Unfortunately, our Venus EXPRESS team of supposed all-knowing wizards
have such straight and tight intellectual butt-cracks that they can't
even manage to break wind without blowing such as intellectual snot out
their brown nose. There's has been such little science derived from
their supposedly broken mission that's having to function w/o PFS, in
that there's hardly any point in reviewing those rather interesting but
technically pathetic images, with one being the exception of the
following group of thermal images which seems to include a rather large
item that could be a rigid airship as existing within sequence after
sequence (therefore it is not an imaging fault).
http://esamultimedia.esa.int/images/..._500_red_c.jpg

Since our big old nasty moon that's been so nicely thawing us out and
subsequently warming us to death, as of ever since having arrived as of
the last ice age, is unfortunately remaining so Usenet topic
taboo/nondisclosure, whereas such I might as well take to sharing a
little of whatever else comes to mind.

Here's a little more of my ongoing rant, of having to stoke my very own
warm and fuzzy tit for tat, of my sharing as to what's currently too
Usenet hot and otherwise remains fully taboo/nondisclosure (topic/author
banishment worthy) on behalf of Venus. Too bad ESA's Venus EXPRESS team
of such supposed wizards are currently sequestered until each and every
one of those NASA/Apollo rad-hard cows manage to come home, and
certainly otherwise having to remain as nondisclosure minions unitl our
hocus-pocus fat lady of our multi-trillion dollar perpetrated cold-war
gets to sing.

Nighttime Exploring of Venus with a Composite Rigid Airship.
Perhaps if we're good at cloaking our rigid airship as being flat-black
and pray that we're damn lucky, they'll never see us coming to pillage,
plunder and otherwise infect their planet with our born-again superior
bigotry, arrogance and greed.

Where necessary having a meter thick insulative skin that's made
extensively of the 4.84 GPa basalt fibers (Elastic modulus GPa of 89)
and otherwise of basalt micro-balloons, plus a fair percentage of having
those not so micro balloons that might as well contain H2 or simply
incorporate a good vacuum, is what should obtain the structurally
insulative R-1024/m that'll also benefit from the local 65 kg/m3 worth
of buoyancy, which should cut the net tonnage or cubic density of that
outer hull plus offsetting much of the airship's internal framing and
various infrastructure aspects of decks and structured compartments by
as great as 50%, though perhaps at first a 25% offset of the total
structural consideration that's due to the cubic volumetric buoyancy
factor is more than likely going to be the case. Of course, since
there's so much buoyancy is why one could construct a Venusian rigid
airship out of iron, and it would fly.

The primary volume of buoyancy that's afforded by it's volumetric
airframe shell or outer hull needn't be nearly as insulative, just made
robust and otherwise tough enough in order to take the submarine like
pressure of perhaps 2000 psi (138 bar), or perhaps not even 10% of that
much if using a displacement gas such as H2 that can be created while on
the fly.

Tossing in the 90.5% gravity as offering yet another attractive factor
is what should rather nicely facilitate this form of Venusian
exploration as a technological done deal, that which airframe size or
total volume of this rigid airship (AKA fat waverider/shuttle) is nearly
a none issue except for having to fend off all of the usual mainstream
flak that's to be expected from those naysay mindsets that wouldn't so
much as accept the truth even if it meant salvaging their own status quo
butts.

I believe the necessary R&D on behalf of accomplishing this Venusian
rigid airship/(fat waverider/shuttle or whatever robotic airship
configured probe) isn't even all that insurmountable, as for being
terrestrial constructed and fully proof-tested right here on Earth,
especially if at first we're talking about a purely robotic application
which wouldn't demand 1% of the mass if pertaining to merely sustaining
each of the various scientific instrumentation demands.

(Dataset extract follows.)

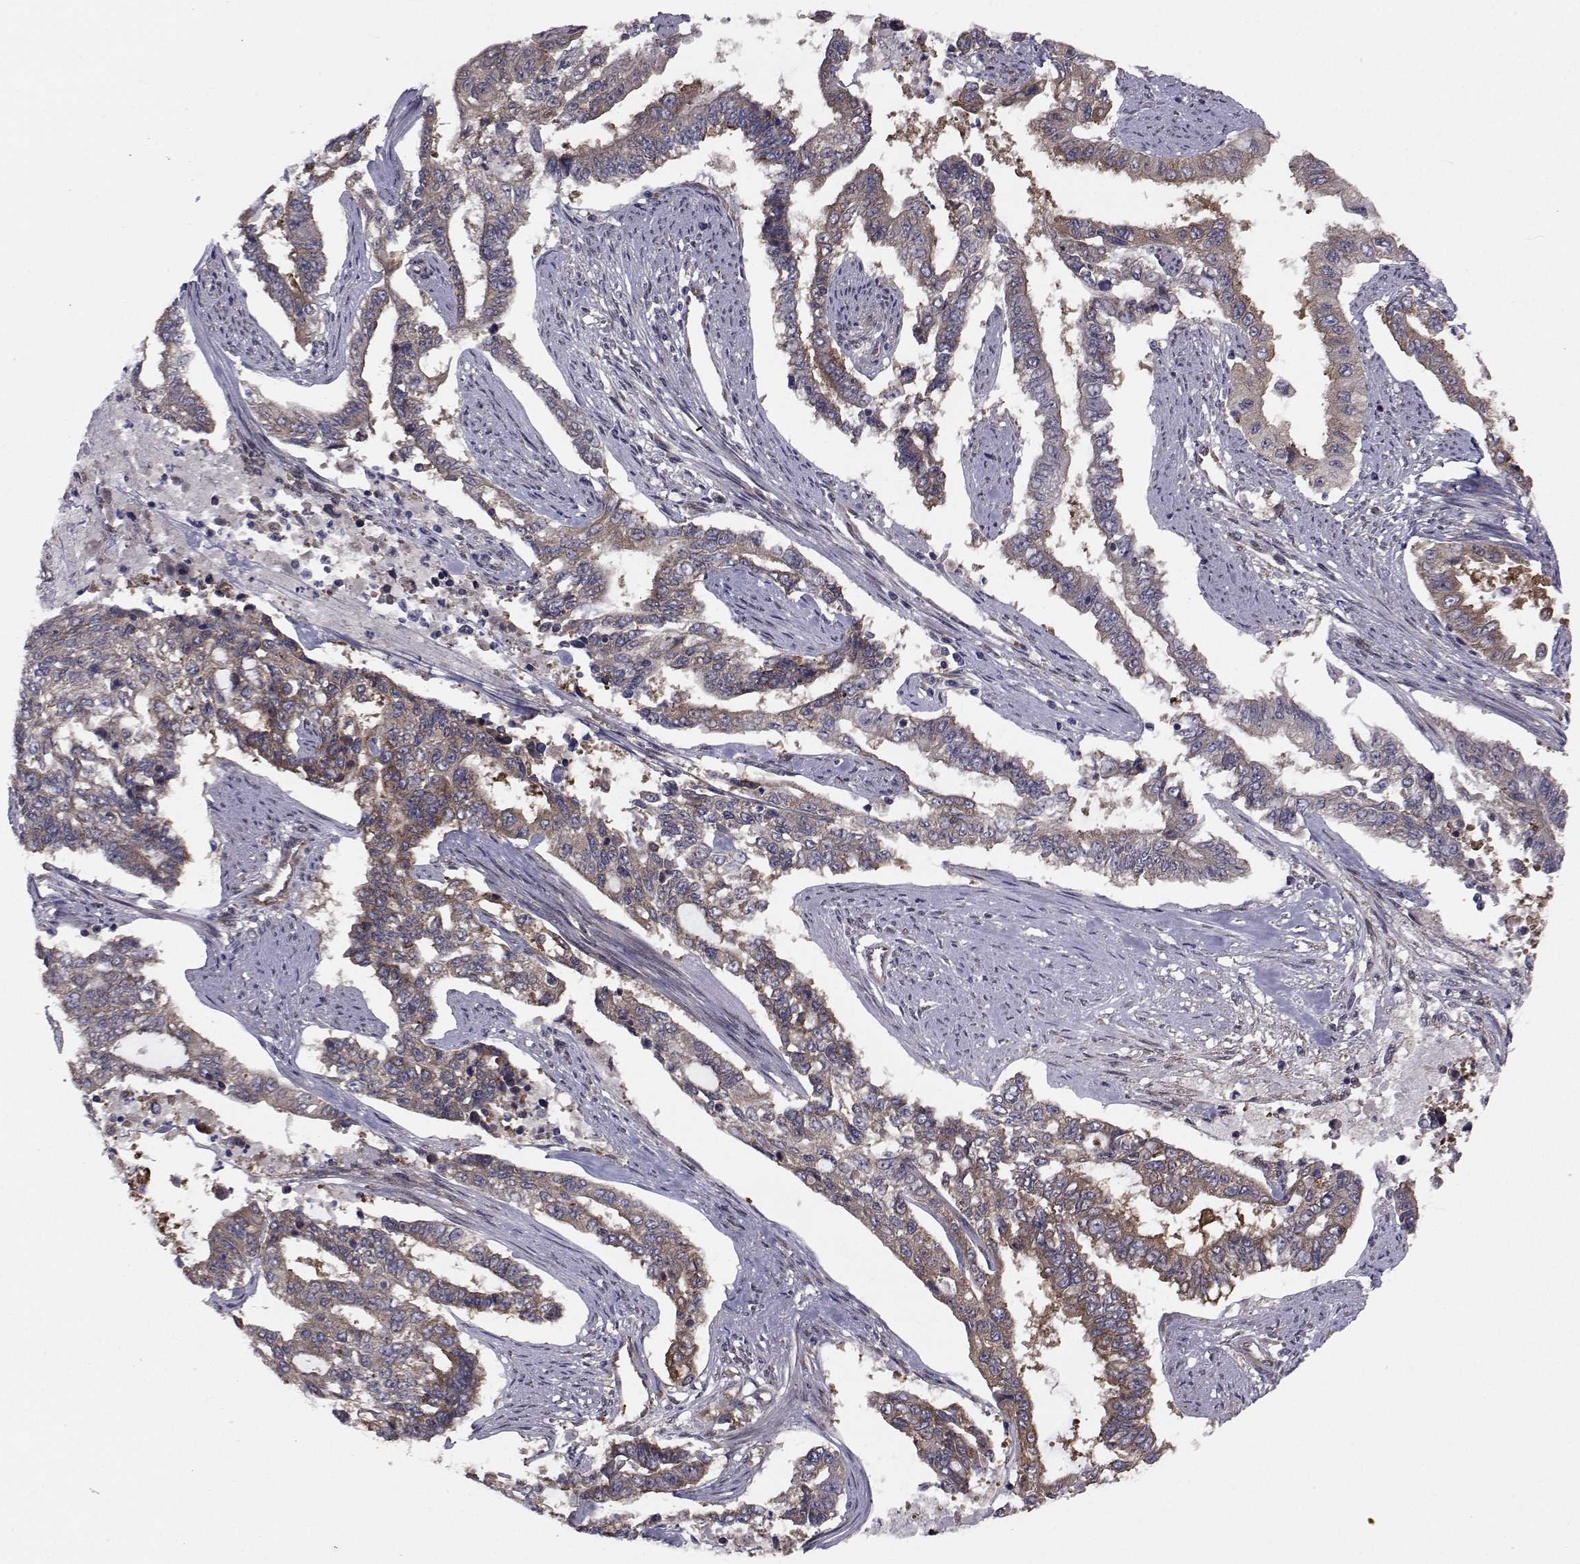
{"staining": {"intensity": "moderate", "quantity": ">75%", "location": "cytoplasmic/membranous"}, "tissue": "endometrial cancer", "cell_type": "Tumor cells", "image_type": "cancer", "snomed": [{"axis": "morphology", "description": "Adenocarcinoma, NOS"}, {"axis": "topography", "description": "Uterus"}], "caption": "About >75% of tumor cells in human endometrial adenocarcinoma reveal moderate cytoplasmic/membranous protein staining as visualized by brown immunohistochemical staining.", "gene": "TRIP10", "patient": {"sex": "female", "age": 59}}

As far as accomplishing this task robotically, we're not talking about
all that large nor even aerodynamically configured worth of any such
craft (could be just a rigid sphere of an airship), nor would the
onboard energy demands be all that daunting. The nicely retrograde
weather that's relatively calm below them nifty acidic clouds is
actually a rather terrific efficiency consideration that'll nearly
always work on behalf of enhancing much of the expedition's navigating
considerations, thereby very little propulsion energy is going to be
required.

Of CCD's and other ICs on diamond, SiC or simply employing miniature
vacuum tube applications are going to more than function as being
entirely within their thermal spec, meaning that little if any auxiliary
cooling need be applied.

So, one should be thinking on behalf of robotically flown rigid airships
being anything from a few cubic meters to as large as you'd dare to
achieve, and of those humanly operated rigid airships of anything from
as little as 1,000 m3 to 1,000,000 m3 should be seriously considered.

Unlike having to accomplish our moon, there's nothing about this rigid
airship technology that's technically outside the expertise and scope of
existing science and proven technology that'll efficiently and safely
operate within the Venusian atmosphere, as well as everything based
entirely within the regular laws of physics.

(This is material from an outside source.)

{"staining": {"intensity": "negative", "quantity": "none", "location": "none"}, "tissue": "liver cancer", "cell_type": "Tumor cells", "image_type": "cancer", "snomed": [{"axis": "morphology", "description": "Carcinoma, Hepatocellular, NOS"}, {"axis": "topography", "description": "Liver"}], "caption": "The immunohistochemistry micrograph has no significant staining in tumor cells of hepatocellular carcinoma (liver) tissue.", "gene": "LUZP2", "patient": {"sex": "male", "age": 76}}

Perhaps extreme high temperature ICs on diamond insteasd of merely
silicon carbide (SiC) for high temperature semiconductor applications
should be reviewed, whereas SiC works perfectly fine even when it's
glowing hot, and if the process of doping diamond isn't too pesky is
where this element of diamond(C) should take over whenever the SiC
application isn't quite sufficient. A less densely populated high
temperature rated IC would obviously demand perhaps as great a 10 fold
increase in surface area, therefore a CCD on SiC or C of 50 micron
pixels (possibly as tightly populated at 25 micron/pixels) should be
doable within existing technology.
http://www.grc.nasa.gov/WWW/RT2000/5000/5510okojie.html
Obviously the dynamic range(DR) of a given CCD that's having to operate
at such temperature isn't going to be all that impressive, but it should
be more than sufficient. If need be, auxiliary cooling for a specific
imaging element shouldn't be all that insurmountable.

Conventional IC gate densities that might otherwise achieve 100000
gates/mm2 should become merely 10000 gates/mm2, although I believe 15000
gates/mm2 is entirely doable and at that being way overkill for the
Venusian applications that's nearly always operating within something
less than the absolute worse case of 811 K.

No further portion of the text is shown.